## Task details
Quote exactly and only this range of lines in the data below: the line that holds "### Day 14: July 17, 2020" to the line that holds "good coding habits.", both included.

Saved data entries
..............................

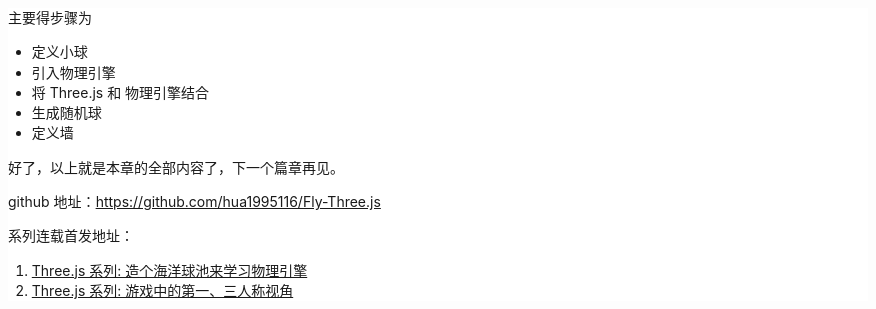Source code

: 主要得步骤为

- 定义小球
- 引入物理引擎
- 将 Three.js 和 物理引擎结合
- 生成随机球
- 定义墙

好了，以上就是本章的全部内容了，下一个篇章再见。

github 地址：https://github.com/hua1995116/Fly-Three.js

系列连载首发地址：

1.  [Three.js 系列: 造个海洋球池来学习物理引擎](https://www.qiufeng.blue/three/lesson02.html)
2.  [Three.js 系列: 游戏中的第一、三人称视角](https://www.qiufeng.blue/three/lesson01.html)
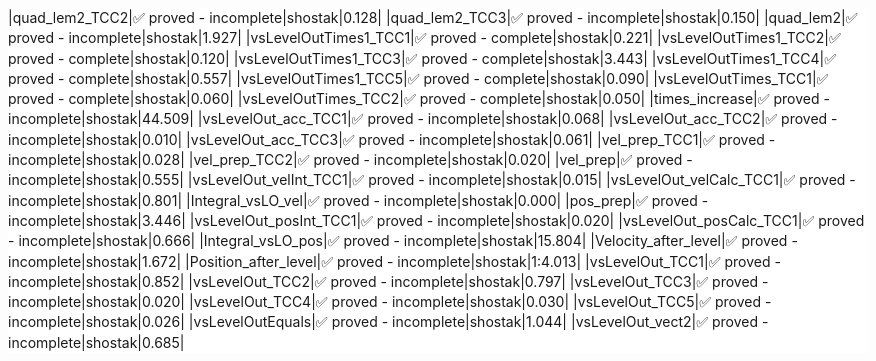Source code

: |quad_lem2_TCC2|✅ proved - incomplete|shostak|0.128|
|quad_lem2_TCC3|✅ proved - incomplete|shostak|0.150|
|quad_lem2|✅ proved - incomplete|shostak|1.927|
|vsLevelOutTimes1_TCC1|✅ proved - complete|shostak|0.221|
|vsLevelOutTimes1_TCC2|✅ proved - complete|shostak|0.120|
|vsLevelOutTimes1_TCC3|✅ proved - complete|shostak|3.443|
|vsLevelOutTimes1_TCC4|✅ proved - complete|shostak|0.557|
|vsLevelOutTimes1_TCC5|✅ proved - complete|shostak|0.090|
|vsLevelOutTimes_TCC1|✅ proved - complete|shostak|0.060|
|vsLevelOutTimes_TCC2|✅ proved - complete|shostak|0.050|
|times_increase|✅ proved - incomplete|shostak|44.509|
|vsLevelOut_acc_TCC1|✅ proved - incomplete|shostak|0.068|
|vsLevelOut_acc_TCC2|✅ proved - incomplete|shostak|0.010|
|vsLevelOut_acc_TCC3|✅ proved - incomplete|shostak|0.061|
|vel_prep_TCC1|✅ proved - incomplete|shostak|0.028|
|vel_prep_TCC2|✅ proved - incomplete|shostak|0.020|
|vel_prep|✅ proved - incomplete|shostak|0.555|
|vsLevelOut_velInt_TCC1|✅ proved - incomplete|shostak|0.015|
|vsLevelOut_velCalc_TCC1|✅ proved - incomplete|shostak|0.801|
|Integral_vsLO_vel|✅ proved - incomplete|shostak|0.000|
|pos_prep|✅ proved - incomplete|shostak|3.446|
|vsLevelOut_posInt_TCC1|✅ proved - incomplete|shostak|0.020|
|vsLevelOut_posCalc_TCC1|✅ proved - incomplete|shostak|0.666|
|Integral_vsLO_pos|✅ proved - incomplete|shostak|15.804|
|Velocity_after_level|✅ proved - incomplete|shostak|1.672|
|Position_after_level|✅ proved - incomplete|shostak|1:4.013|
|vsLevelOut_TCC1|✅ proved - incomplete|shostak|0.852|
|vsLevelOut_TCC2|✅ proved - incomplete|shostak|0.797|
|vsLevelOut_TCC3|✅ proved - incomplete|shostak|0.020|
|vsLevelOut_TCC4|✅ proved - incomplete|shostak|0.030|
|vsLevelOut_TCC5|✅ proved - incomplete|shostak|0.026|
|vsLevelOutEquals|✅ proved - incomplete|shostak|1.044|
|vsLevelOut_vect2|✅ proved - incomplete|shostak|0.685|
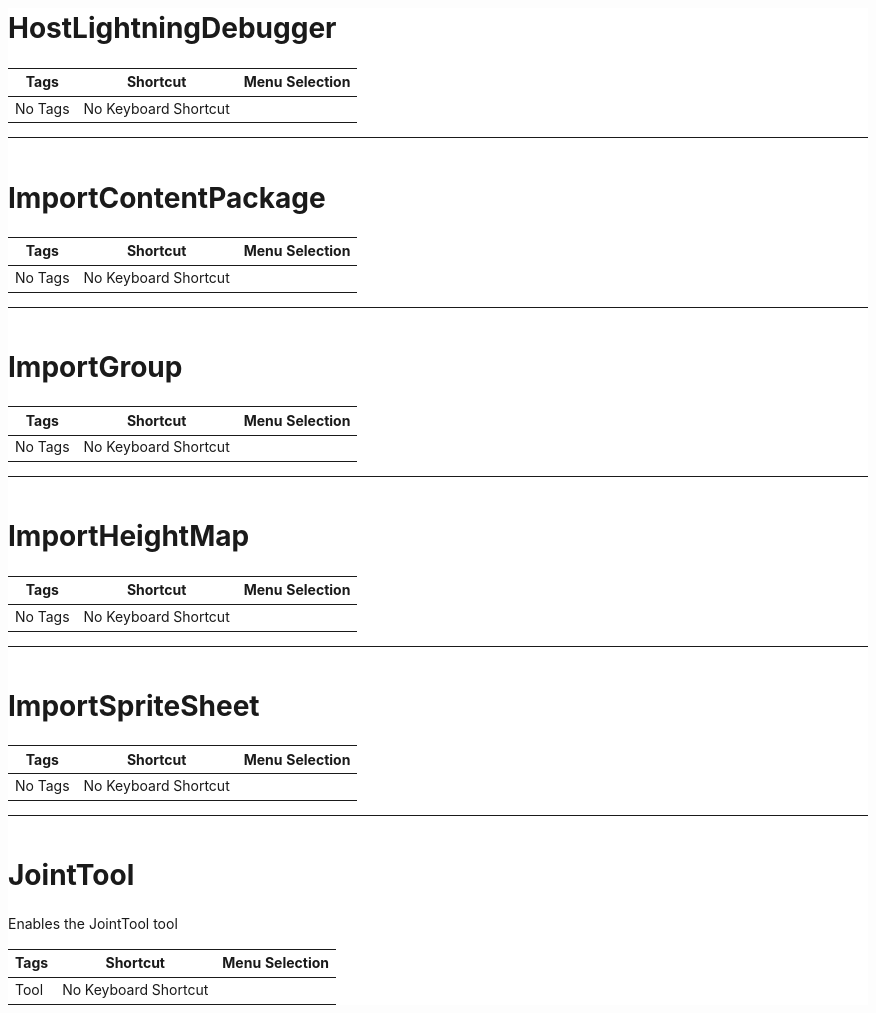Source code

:  #  HostLightningDebugger
|Tags|Shortcut|Menu Selection|
|---|---|---|
|No Tags | No Keyboard Shortcut |  |


---  
 #  ImportContentPackage
|Tags|Shortcut|Menu Selection|
|---|---|---|
|No Tags | No Keyboard Shortcut |  |


---  
 #  ImportGroup
|Tags|Shortcut|Menu Selection|
|---|---|---|
|No Tags | No Keyboard Shortcut |  |


---  
 #  ImportHeightMap
|Tags|Shortcut|Menu Selection|
|---|---|---|
|No Tags | No Keyboard Shortcut |  |


---  
 #  ImportSpriteSheet
|Tags|Shortcut|Menu Selection|
|---|---|---|
|No Tags | No Keyboard Shortcut |  |


---  
 #  JointTool
Enables the JointTool tool

|Tags|Shortcut|Menu Selection|
|---|---|---|
|Tool | No Keyboard Shortcut |  |
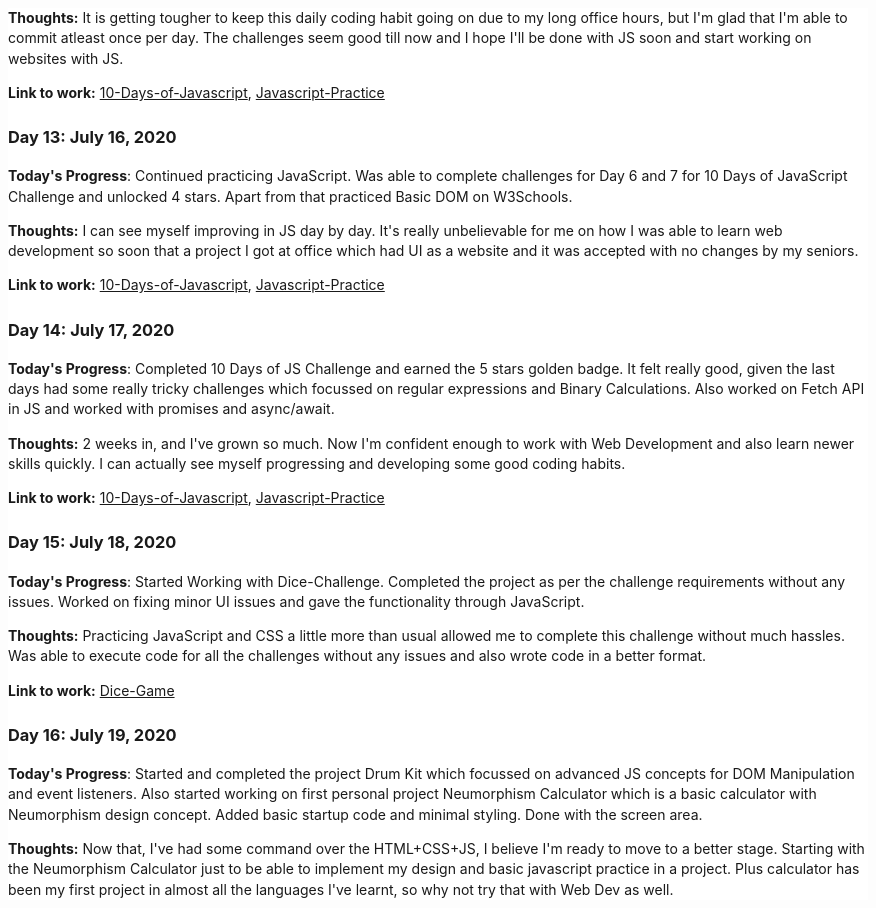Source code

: **Thoughts:** It is getting tougher to keep this daily coding habit going on due to my long office hours, but I'm glad that I'm able to commit atleast once per day. The challenges seem good till now and I hope I'll be done with JS soon and start working on websites with JS.

**Link to work:** [10-Days-of-Javascript](https://github.com/harshit-saraswat/10-Days-of-Javascript), [Javascript-Practice](https://github.com/harshit-saraswat/javascript-practice)

### Day 13: July 16, 2020 

**Today's Progress**: Continued practicing JavaScript. Was able to complete challenges for Day 6 and 7 for 10 Days of JavaScript Challenge and unlocked 4 stars. Apart from that practiced Basic DOM on W3Schools.

**Thoughts:** I can see myself improving in JS day by day. It's really unbelievable for me on how I was able to learn web development so soon that a project I got at office which had UI as a website and it was accepted with no changes by my seniors.

**Link to work:** [10-Days-of-Javascript](https://github.com/harshit-saraswat/10-Days-of-Javascript), [Javascript-Practice](https://github.com/harshit-saraswat/javascript-practice)

### Day 14: July 17, 2020 

**Today's Progress**: Completed 10 Days of JS Challenge and earned the 5 stars golden badge. It felt really good, given the last days had some really tricky challenges which focussed on regular expressions and Binary Calculations. Also worked on Fetch API in JS and worked with promises and async/await.

**Thoughts:** 2 weeks in, and I've grown so much. Now I'm confident enough to work with Web Development and also learn newer skills quickly. I can actually see myself progressing and developing some good coding habits.

**Link to work:** [10-Days-of-Javascript](https://github.com/harshit-saraswat/10-Days-of-Javascript), [Javascript-Practice](https://github.com/harshit-saraswat/javascript-practice)

### Day 15: July 18, 2020 

**Today's Progress**: Started Working with Dice-Challenge. Completed the project as per the challenge requirements without any issues. Worked on fixing minor UI issues and gave the functionality through JavaScript.

**Thoughts:** Practicing JavaScript and CSS a little more than usual allowed me to complete this challenge without much hassles. Was able to execute code for all the challenges without any issues and also wrote code in a better format.

**Link to work:** [Dice-Game](https://github.com/harshit-saraswat/Dice-Game)

### Day 16: July 19, 2020 

**Today's Progress**: Started and completed the project Drum Kit which focussed on advanced JS concepts for DOM Manipulation and event listeners. Also started working on first personal project Neumorphism Calculator which is a basic calculator with Neumorphism design concept. Added basic startup code and minimal styling. Done with the screen area.

**Thoughts:** Now that, I've had some command over the HTML+CSS+JS, I believe I'm ready to move to a better stage. Starting with the Neumorphism Calculator just to be able to implement my design and basic javascript practice in a project. Plus calculator has been my first project in almost all the languages I've learnt, so why not try that with Web Dev as well.

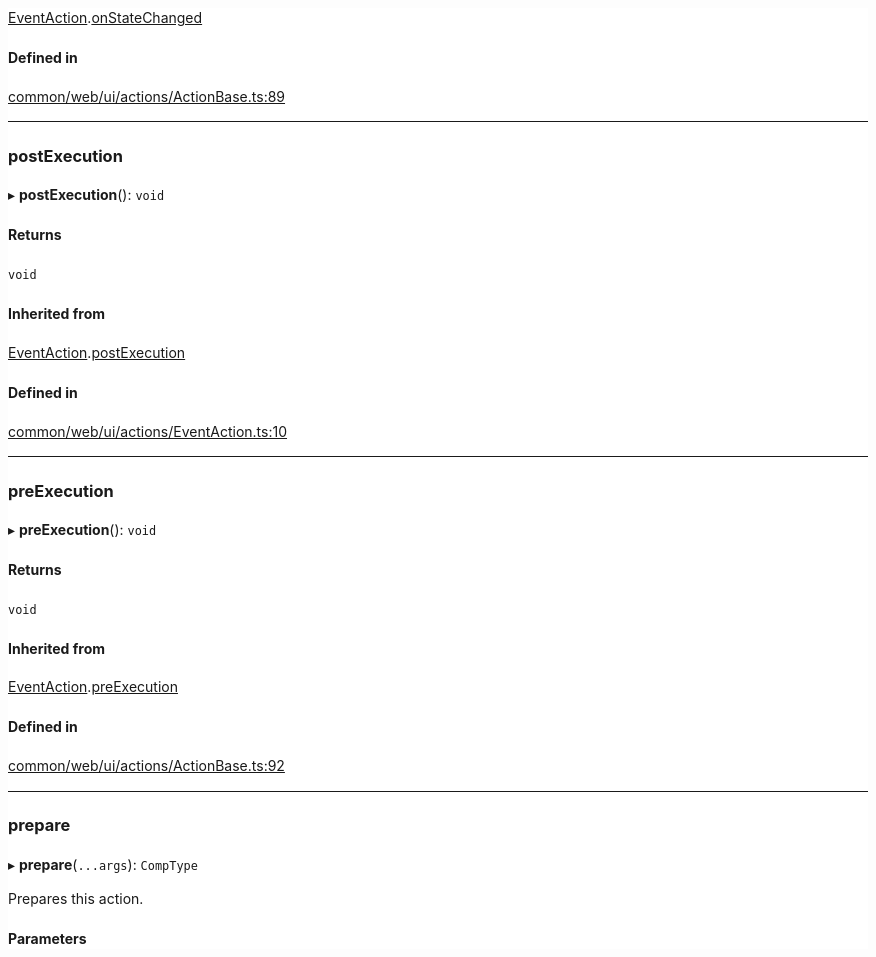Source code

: [EventAction](common_web_ui_actions_EventAction.EventAction.md).[onStateChanged](common_web_ui_actions_EventAction.EventAction.md#onstatechanged)

#### Defined in

[common/web/ui/actions/ActionBase.ts:89](https://github.com/Soroush9978/rds-ng/blob/3365237/src/common/web/ui/actions/ActionBase.ts#L89)

___

### postExecution

▸ **postExecution**(): `void`

#### Returns

`void`

#### Inherited from

[EventAction](common_web_ui_actions_EventAction.EventAction.md).[postExecution](common_web_ui_actions_EventAction.EventAction.md#postexecution)

#### Defined in

[common/web/ui/actions/EventAction.ts:10](https://github.com/Soroush9978/rds-ng/blob/3365237/src/common/web/ui/actions/EventAction.ts#L10)

___

### preExecution

▸ **preExecution**(): `void`

#### Returns

`void`

#### Inherited from

[EventAction](common_web_ui_actions_EventAction.EventAction.md).[preExecution](common_web_ui_actions_EventAction.EventAction.md#preexecution)

#### Defined in

[common/web/ui/actions/ActionBase.ts:92](https://github.com/Soroush9978/rds-ng/blob/3365237/src/common/web/ui/actions/ActionBase.ts#L92)

___

### prepare

▸ **prepare**(`...args`): `CompType`

Prepares this action.

#### Parameters
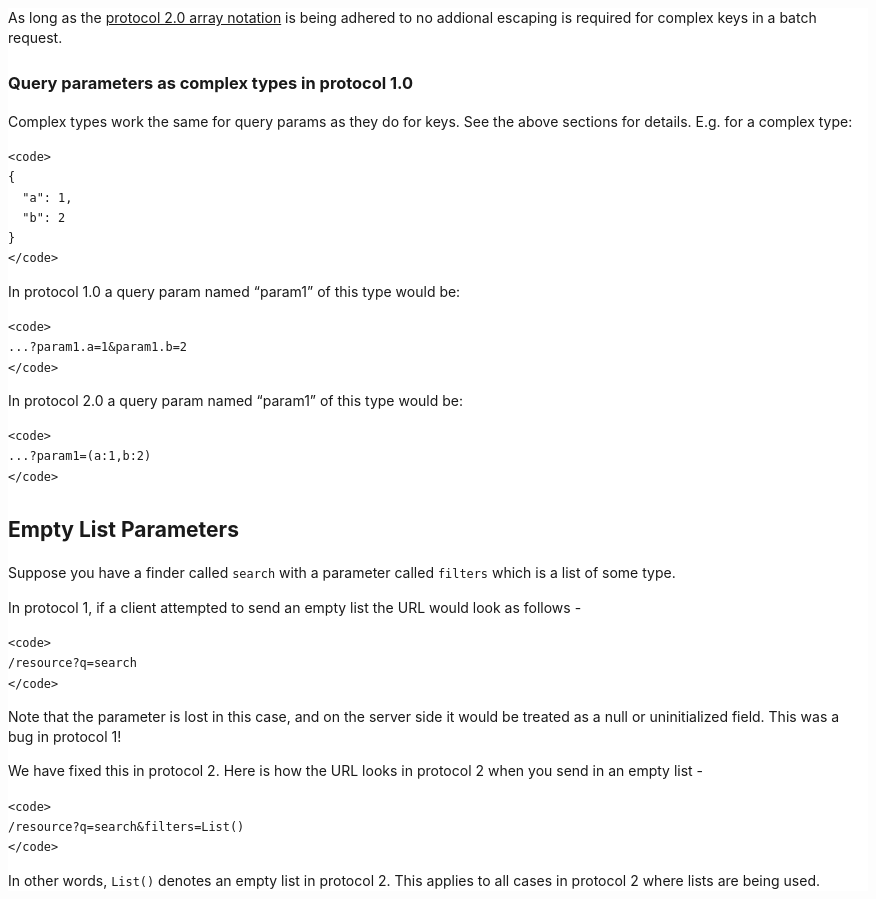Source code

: As long as the [protocol 2.0 array
notation](https://github.com/linkedin/rest.li/wiki/Rest.li-Protocol#restli-20-protocol-array-notation)
is being adhered to no addional escaping is required for complex keys in
a batch request.

### Query parameters as complex types in protocol 1.0

Complex types work the same for query params as they do for keys. See
the above sections for details. E.g. for a complex type:

    <code>
    {
      "a": 1,
      "b": 2
    }
    </code>

In protocol 1.0 a query param named “param1” of this type would be:

    <code>
    ...?param1.a=1&param1.b=2
    </code>

In protocol 2.0 a query param named “param1” of this type would be:

    <code>
    ...?param1=(a:1,b:2)
    </code>

## Empty List Parameters

Suppose you have a finder called <code>search</code> with a parameter
called <code>filters</code> which is a list of some type.

In protocol 1, if a client attempted to send an empty list the URL would
look as follows -

    <code>
    /resource?q=search
    </code>

Note that the parameter is lost in this case, and on the server side it
would be treated as a null or uninitialized field. This was a bug in
protocol 1\!

We have fixed this in protocol 2. Here is how the URL looks in protocol
2 when you send in an empty list -

    <code>
    /resource?q=search&filters=List()
    </code>

In other words, <code>List()</code> denotes an empty list in protocol 2.
This applies to all cases in protocol 2 where lists are being used.
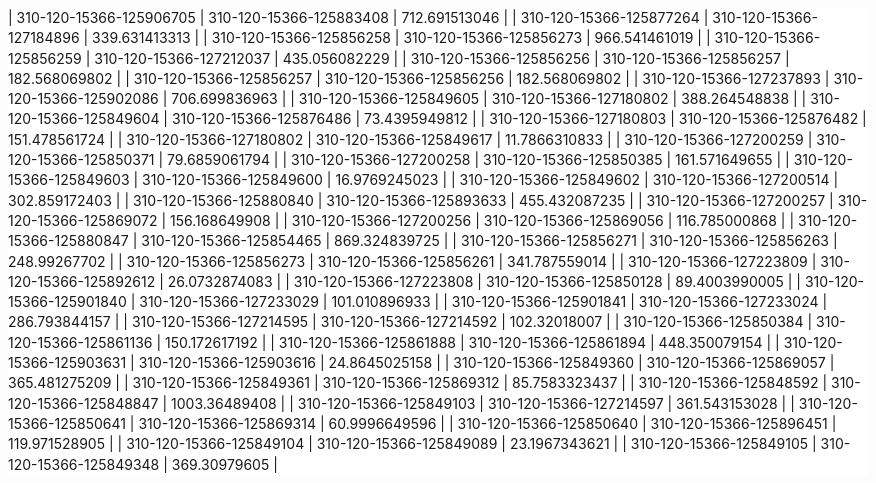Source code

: | 310-120-15366-125906705 | 310-120-15366-125883408 | 712.691513046 |
| 310-120-15366-125877264 | 310-120-15366-127184896 | 339.631413313 |
| 310-120-15366-125856258 | 310-120-15366-125856273 | 966.541461019 |
| 310-120-15366-125856259 | 310-120-15366-127212037 | 435.056082229 |
| 310-120-15366-125856256 | 310-120-15366-125856257 | 182.568069802 |
| 310-120-15366-125856257 | 310-120-15366-125856256 | 182.568069802 |
| 310-120-15366-127237893 | 310-120-15366-125902086 | 706.699836963 |
| 310-120-15366-125849605 | 310-120-15366-127180802 | 388.264548838 |
| 310-120-15366-125849604 | 310-120-15366-125876486 | 73.4395949812 |
| 310-120-15366-127180803 | 310-120-15366-125876482 | 151.478561724 |
| 310-120-15366-127180802 | 310-120-15366-125849617 | 11.7866310833 |
| 310-120-15366-127200259 | 310-120-15366-125850371 | 79.6859061794 |
| 310-120-15366-127200258 | 310-120-15366-125850385 | 161.571649655 |
| 310-120-15366-125849603 | 310-120-15366-125849600 | 16.9769245023 |
| 310-120-15366-125849602 | 310-120-15366-127200514 | 302.859172403 |
| 310-120-15366-125880840 | 310-120-15366-125893633 | 455.432087235 |
| 310-120-15366-127200257 | 310-120-15366-125869072 | 156.168649908 |
| 310-120-15366-127200256 | 310-120-15366-125869056 | 116.785000868 |
| 310-120-15366-125880847 | 310-120-15366-125854465 | 869.324839725 |
| 310-120-15366-125856271 | 310-120-15366-125856263 | 248.99267702 |
| 310-120-15366-125856273 | 310-120-15366-125856261 | 341.787559014 |
| 310-120-15366-127223809 | 310-120-15366-125892612 | 26.0732874083 |
| 310-120-15366-127223808 | 310-120-15366-125850128 | 89.4003990005 |
| 310-120-15366-125901840 | 310-120-15366-127233029 | 101.010896933 |
| 310-120-15366-125901841 | 310-120-15366-127233024 | 286.793844157 |
| 310-120-15366-127214595 | 310-120-15366-127214592 | 102.32018007 |
| 310-120-15366-125850384 | 310-120-15366-125861136 | 150.172617192 |
| 310-120-15366-125861888 | 310-120-15366-125861894 | 448.350079154 |
| 310-120-15366-125903631 | 310-120-15366-125903616 | 24.8645025158 |
| 310-120-15366-125849360 | 310-120-15366-125869057 | 365.481275209 |
| 310-120-15366-125849361 | 310-120-15366-125869312 | 85.7583323437 |
| 310-120-15366-125848592 | 310-120-15366-125848847 | 1003.36489408 |
| 310-120-15366-125849103 | 310-120-15366-127214597 | 361.543153028 |
| 310-120-15366-125850641 | 310-120-15366-125869314 | 60.9996649596 |
| 310-120-15366-125850640 | 310-120-15366-125896451 | 119.971528905 |
| 310-120-15366-125849104 | 310-120-15366-125849089 | 23.1967343621 |
| 310-120-15366-125849105 | 310-120-15366-125849348 | 369.30979605 |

..............................

## Task result
### Day 14: July 17, 2020 

**Today's Progress**: Completed 10 Days of JS Challenge and earned the 5 stars golden badge. It felt really good, given the last days had some really tricky challenges which focussed on regular expressions and Binary Calculations. Also worked on Fetch API in JS and worked with promises and async/await.

**Thoughts:** 2 weeks in, and I've grown so much. Now I'm confident enough to work with Web Development and also learn newer skills quickly. I can actually see myself progressing and developing some good coding habits.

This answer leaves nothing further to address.